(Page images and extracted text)
= = = = =

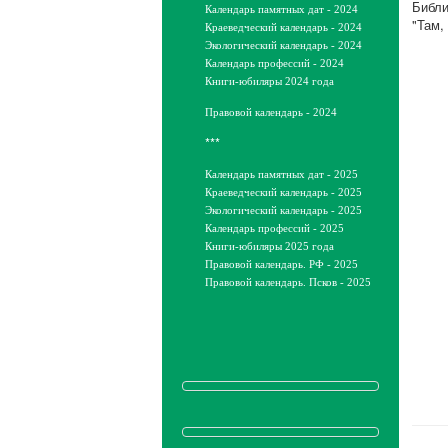
Библи
Календарь памятных дат - 2024
"Там,
Краеведческий календарь - 2024
Экологический календарь - 2024
Календарь профессий - 2024
Книги-юбиляры 2024 года
Правовой календарь - 2024
***
Календарь памятных дат - 2025
Краеведческий календарь - 2025
Экологический календарь - 2025
Календарь профессий - 2025
Книги-юбиляры 2025 года
Правовой календарь. РФ - 2025
Правовой календарь. Псков - 2025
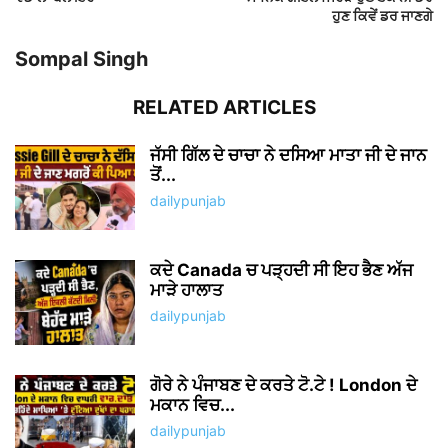
ਹੁਣ ਕਿਵੇਂ ਡਰ ਜਾਣਗੇ
Sompal Singh
RELATED ARTICLES
ਜੱਸੀ ਗਿੱਲ ਦੇ ਚਾਚਾ ਨੇ ਦਸਿਆ ਮਾਤਾ ਜੀ ਦੇ ਜਾਨ
ਤੋਂ...
dailypunjab
ਕਦੇ Canada ਚ ਪੜ੍ਹਦੀ ਸੀ ਇਹ ਭੈਣ ਅੱਜ
ਮਾੜੇ ਹਾਲਾਤ
dailypunjab
ਗੋਰੇ ਨੇ ਪੰਜਾਬਣ ਦੇ ਕਰਤੇ ਟੋ.ਟੇ ! London ਦੇ
ਮਕਾਨ ਵਿਚ...
dailypunjab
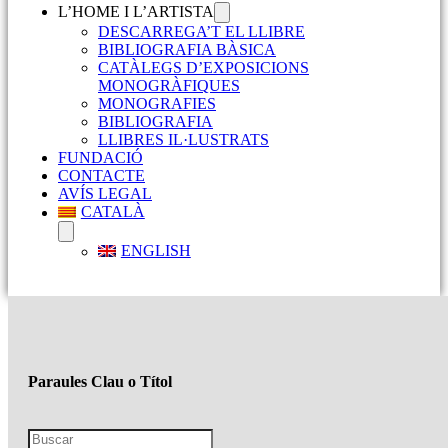
L’HOME I L’ARTISTA
DESCARREGA’T EL LLIBRE
BIBLIOGRAFIA BÀSICA
CATÀLEGS D’EXPOSICIONS
MONOGRÀFIQUES
MONOGRAFIES
BIBLIOGRAFIA
LLIBRES IL·LUSTRATS
FUNDACIÓ
CONTACTE
AVÍS LEGAL
CATALÀ
ENGLISH
Paraules Clau o Títol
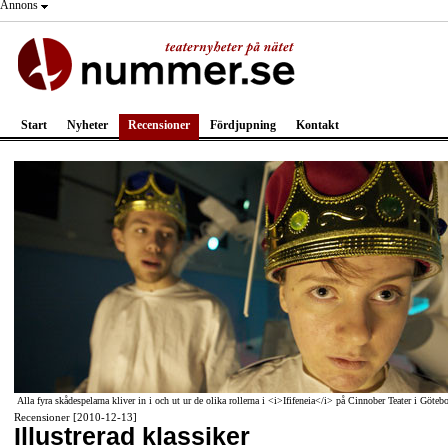
Annons
Start
Nyheter
Recensioner
Fördjupning
Kontakt
Alla fyra skådespelarna kliver in i och ut ur de olika rollerna i <i>Ififeneia</i> på Cinnober Teater i Göteb
Recensioner [2010-12-13]
Illustrerad klassiker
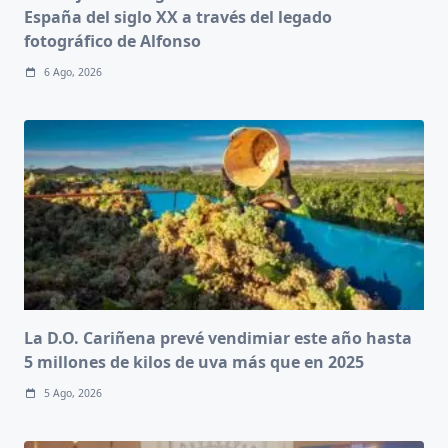
España del siglo XX a través del legado
fotográfico de Alfonso
6 Ago, 2026
La D.O. Cariñena prevé vendimiar este año hasta
5 millones de kilos de uva más que en 2025
5 Ago, 2026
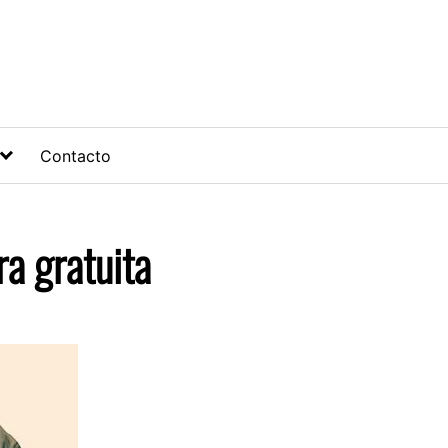
Contacto
ra gratuita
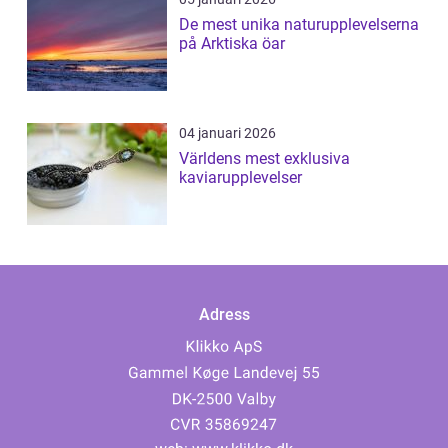
De mest unika naturupplevelserna
på Arktiska öar
04 januari 2026
Världens mest exklusiva
kaviarupplevelser
Adress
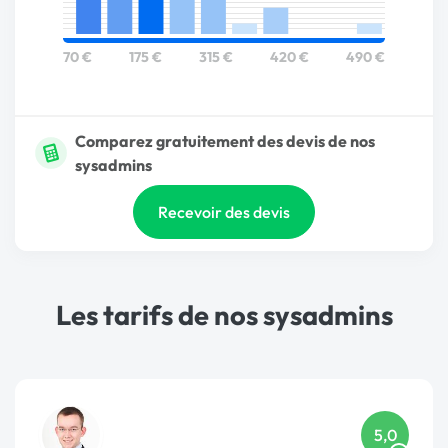
70 €
175 €
315 €
420 €
490 €
Comparez gratuitement des devis de nos
sysadmins
Recevoir des devis
Les tarifs de nos sysadmins
5,0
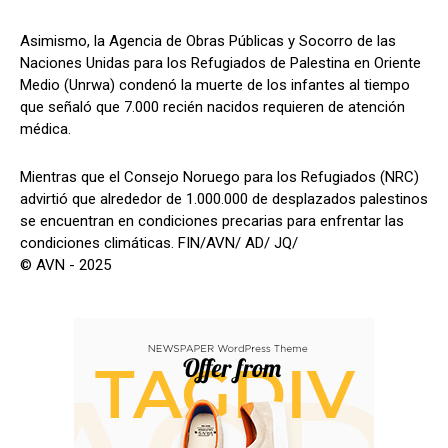
Asimismo, la Agencia de Obras Públicas y Socorro de las
Naciones Unidas para los Refugiados de Palestina en Oriente
Medio (Unrwa) condenó la muerte de los infantes al tiempo
que señaló que 7.000 recién nacidos requieren de atención
médica.
Mientras que el Consejo Noruego para los Refugiados (NRC)
advirtió que alrededor de 1.000.000 de desplazados palestinos
se encuentran en condiciones precarias para enfrentar las
condiciones climáticas. FIN/AVN/ AD/ JQ/
© AVN - 2025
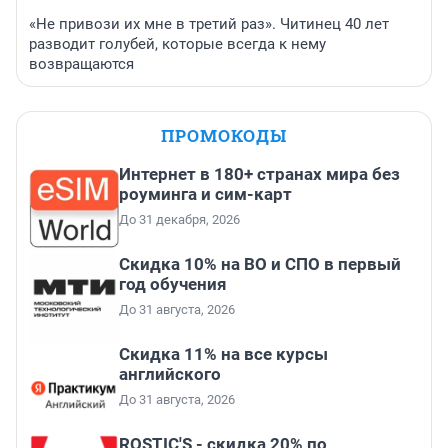
«Не привози их мне в третий раз». Читинец 40 лет
разводит голубей, которые всегда к нему
возвращаются
ПРОМОКОДЫ
Интернет в 180+ странах мира без
роуминга и сим-карт
До 31 декабря, 2026
Скидка 10% на ВО и СПО в первый
год обучения
До 31 августа, 2026
Скидка 11% на все курсы
английского
До 31 августа, 2026
ROSTIC'S - скидка 20% по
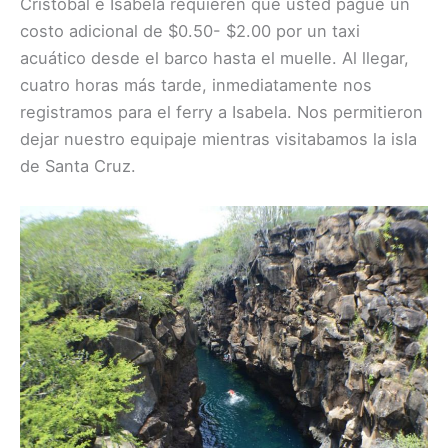
Cristóbal e Isabela requieren que usted pague un
costo adicional de $0.50- $2.00 por un taxi
acuático desde el barco hasta el muelle. Al llegar,
cuatro horas más tarde, inmediatamente nos
registramos para el ferry a Isabela. Nos permitieron
dejar nuestro equipaje mientras visitabamos la isla
de Santa Cruz.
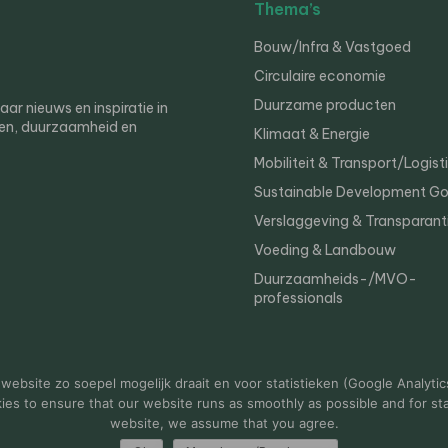
Thema’s
Bouw/Infra & Vastgoed
Circulaire economie
Duurzame producten
r nieuws en inspiratie in
en, duurzaamheid en
Klimaat & Energie
Mobiliteit & Transport/Logist
Sustainable Development Go
Verslaggeving & Transparant
Voeding & Landbouw
Duurzaamheids-/MVO-
professionals
er
Privacy
ebsite zo soepel mogelijk draait en voor statistieken (Google Analytic
s to ensure that our website runs as smoothly as possible and for stat
website, we assume that you agree.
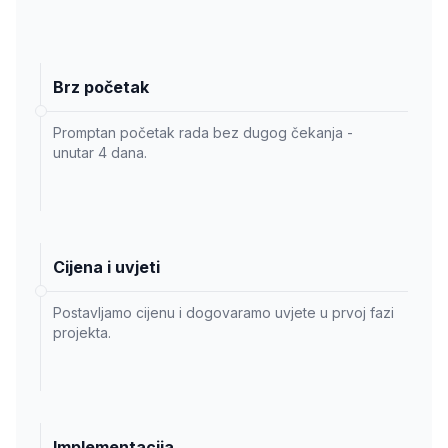
Brz početak
Promptan početak rada bez dugog čekanja -
unutar 4 dana.
Cijena i uvjeti
Postavljamo cijenu i dogovaramo uvjete u prvoj fazi
projekta.
Implementacija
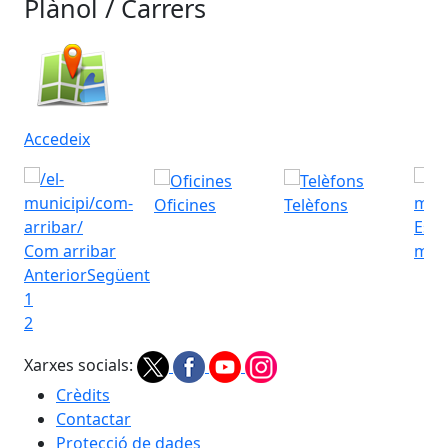
Plànol / Carrers
Accedeix
Oficines
Telèfons
Esta
Com arribar
met
Anterior
Següent
1
2
Xarxes socials:
Crèdits
Contactar
Protecció de dades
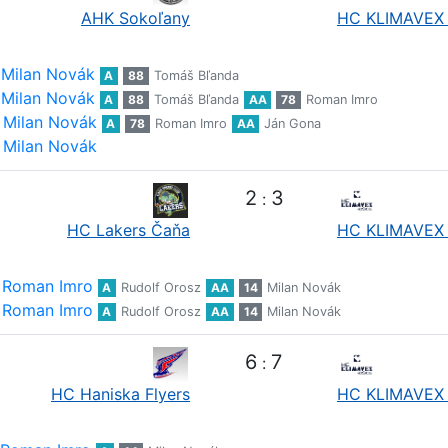
AHK Sokoľany
HC KLIMAVEX 
Milan Novák
A
88
Tomáš Bľanda
Milan Novák
A
88
Tomáš Bľanda
AA
78
Roman Imro
Milan Novák
A
78
Roman Imro
AA
Ján Gona
Milan Novák
2
3
:
HC Lakers Čaňa
HC KLIMAVEX 
Roman Imro
A
Rudolf Orosz
AA
14
Milan Novák
Roman Imro
A
Rudolf Orosz
AA
14
Milan Novák
6
7
:
HC Haniska Flyers
HC KLIMAVEX 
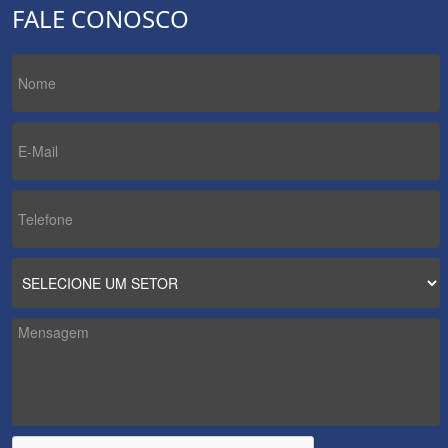
FALE CONOSCO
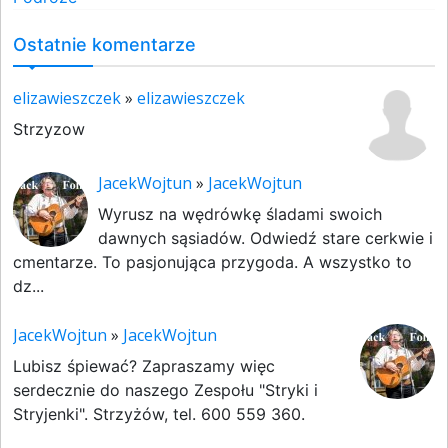
Ostatnie komentarze
elizawieszczek
»
elizawieszczek
Strzyzow
JacekWojtun
»
JacekWojtun
Wyrusz na wędrówkę śladami swoich
dawnych sąsiadów. Odwiedź stare cerkwie i
cmentarze. To pasjonująca przygoda. A wszystko to
dz...
JacekWojtun
»
JacekWojtun
Lubisz śpiewać? Zapraszamy więc
serdecznie do naszego Zespołu "Stryki i
Stryjenki". Strzyżów, tel. 600 559 360.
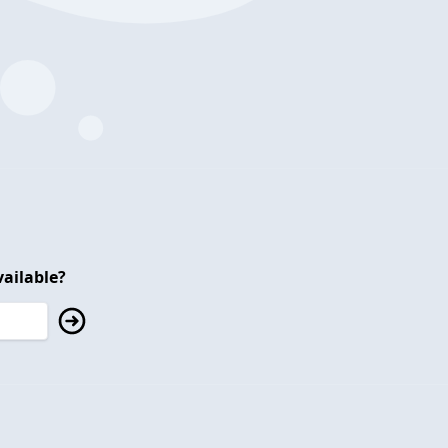
ailable?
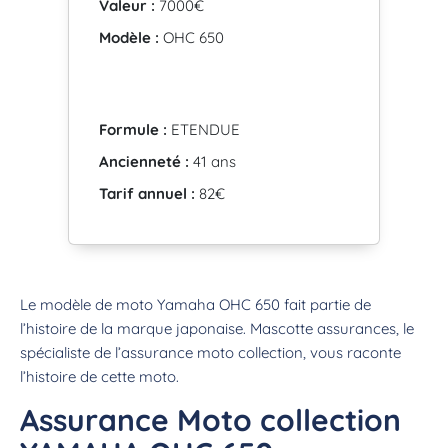
Valeur :
7000€
Modèle :
OHC 650
Formule :
ETENDUE
Ancienneté :
41 ans
Tarif annuel :
82€
Le modèle de moto Yamaha OHC 650 fait partie de
l’histoire de la marque japonaise. Mascotte assurances, le
spécialiste de l’assurance moto collection, vous raconte
l’histoire de cette moto.
Assurance Moto collection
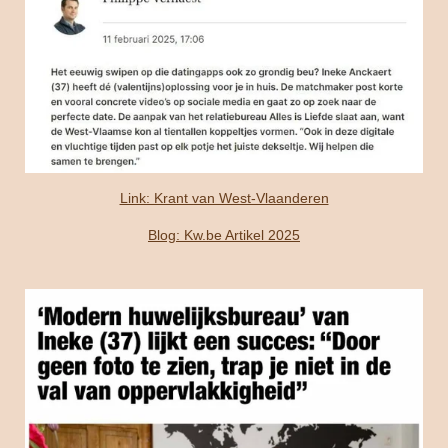
Link: Krant van West-Vlaanderen
Blog: Kw.be Artikel 2025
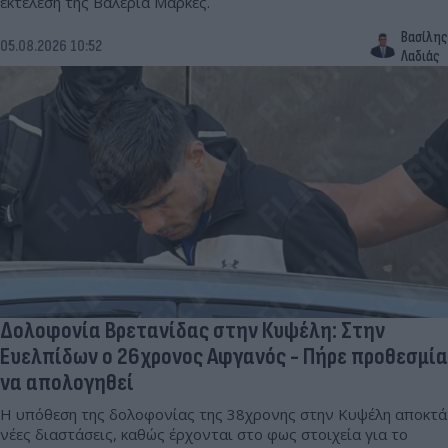
εκτέλεση της Βαλέρια Μάρκες.
Βασίλης
05.08.2026 10:52
Λαδιάς
Δολοφονία Βρετανίδας στην Κυψέλη: Στην
Ευελπίδων ο 26χρονος Αφγανός - Πήρε προθεσμία
να απολογηθεί
Η υπόθεση της δολοφονίας της 38χρονης στην Κυψέλη αποκτά
νέες διαστάσεις, καθώς έρχονται στο φως στοιχεία για το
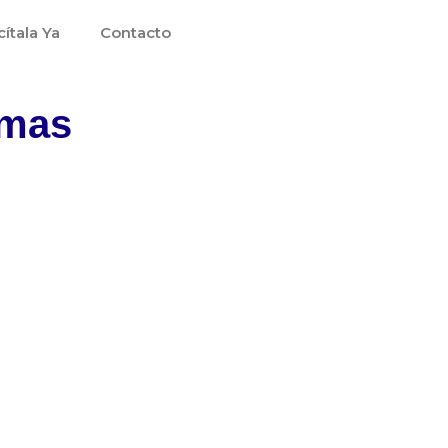
cítala Ya
Contacto
amas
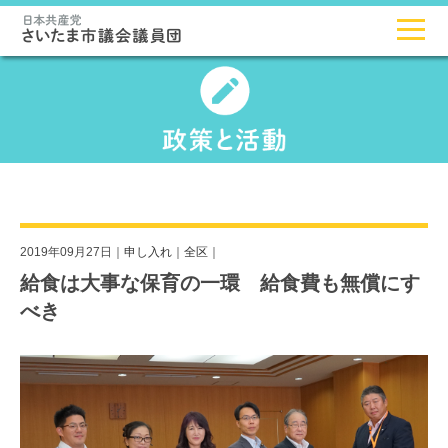
2019年09月27日｜
申し入れ
｜
全区
｜
給食は大事な保育の一環 給食費も無償にす
べき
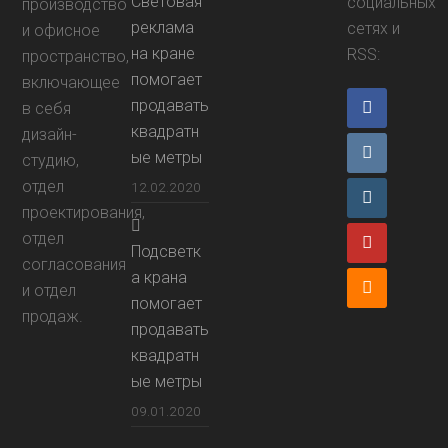
Световая
социальных
производство
реклама
сетях и
и офисное
на кране
RSS:
пространство,
помогает
включающее
продавать
F
в себя
квадратн
дизайн-
a
V
ые метры
студию,
отдел
c
12.02.2020
K
I
проектирования,
e
n
отдел
Y
Подсветк
согласования
b
а крана
s
o
R
и отдел
помогает
o
продаж.
t
u
S
продавать
o
квадратн
a
t
S
ые метры
k
g
u
09.01.2020
r
b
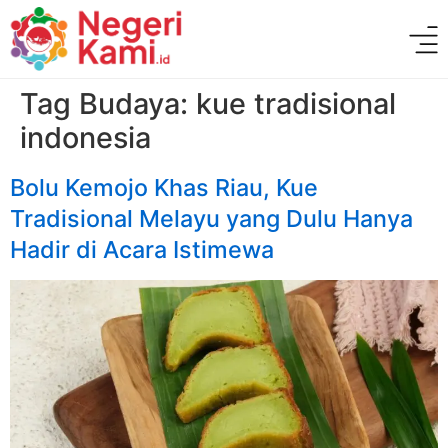
Tag Budaya:
kue tradisional
indonesia
Bolu Kemojo Khas Riau, Kue
Tradisional Melayu yang Dulu Hanya
Hadir di Acara Istimewa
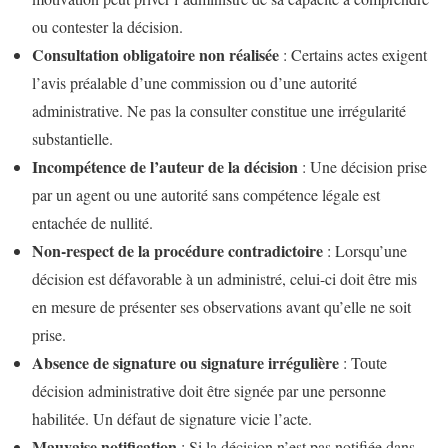
ou contester la décision.
Consultation obligatoire non réalisée
: Certains actes exigent
l’avis préalable d’une commission ou d’une autorité
administrative. Ne pas la consulter constitue une irrégularité
substantielle.
Incompétence de l’auteur de la décision
: Une décision prise
par un agent ou une autorité sans compétence légale est
entachée de nullité.
Non-respect de la procédure contradictoire
: Lorsqu’une
décision est défavorable à un administré, celui-ci doit être mis
en mesure de présenter ses observations avant qu’elle ne soit
prise.
Absence de signature ou signature irrégulière
: Toute
décision administrative doit être signée par une personne
habilitée. Un défaut de signature vicie l’acte.
Mauvaise notification
: Si la décision n’est pas notifiée dans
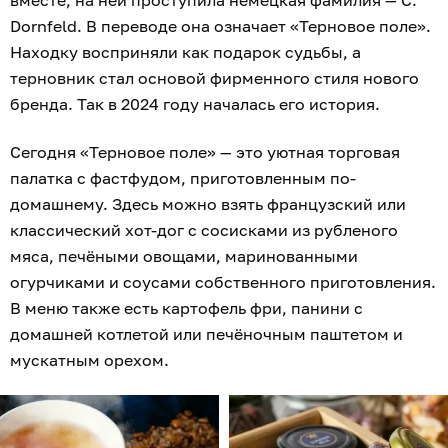
вместе, на ней проступила немецкая фамилия — C.
Dornfeld. В переводе она означает «Терновое поле».
Находку восприняли как подарок судьбы, а
терновник стал основой фирменного стиля нового
бренда. Так в 2024 году началась его история.
Сегодня «Терновое поле» — это уютная торговая
палатка с фастфудом, приготовленным по-
домашнему. Здесь можно взять французский или
классический хот-дог с сосисками из рубленого
мяса, печёными овощами, маринованными
огурчиками и соусами собственного приготовления.
В меню также есть картофель фри, панини с
домашней котлетой или печёночным паштетом и
мускатным орехом.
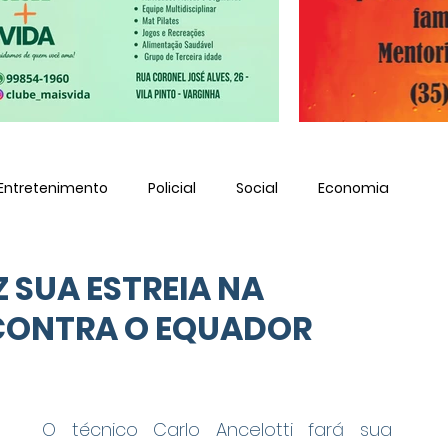
Entretenimento
Policial
Social
Economia
 SUA ESTREIA NA
 CONTRA O EQUADOR
O técnico Carlo Ancelotti fará sua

= = = = =

Task details
From the line with "Paraules Clau o Títol" up to and including the line with "Naciones Unidas para" above, retype every line exactly and nothing more; leave out the pictures.

Final answer
Paraules Clau o Títol
Annons
Start
Nyheter
Recensioner
Fördjupning
Kontakt
Alla fyra skådespelarna kliver in i och ut ur de olika rollerna i <i>Ififeneia</i> på Cinnober Teater i Göteb
Recensioner [2010-12-13]
Illustrerad klassiker
España del siglo XX a través del legado
fotográfico de Alfonso
6 Ago, 2026
La D.O. Cariñena prevé vendimiar este año hasta
5 millones de kilos de uva más que en 2025
5 Ago, 2026
Contacto
ra gratuita
De mest unika naturupplevelserna
på Arktiska öar
04 januari 2026
Världens mest exklusiva
kaviarupplevelser
Adress
70 €
175 €
315 €
420 €
490 €
Comparez gratuitement des devis de nos
sysadmins
Recevoir des devis
Les tarifs de nos sysadmins
5,0
Asimismo, la Agencia de Obras Públicas y Socorro de las
Naciones Unidas para los Refugiados de Palestina en Oriente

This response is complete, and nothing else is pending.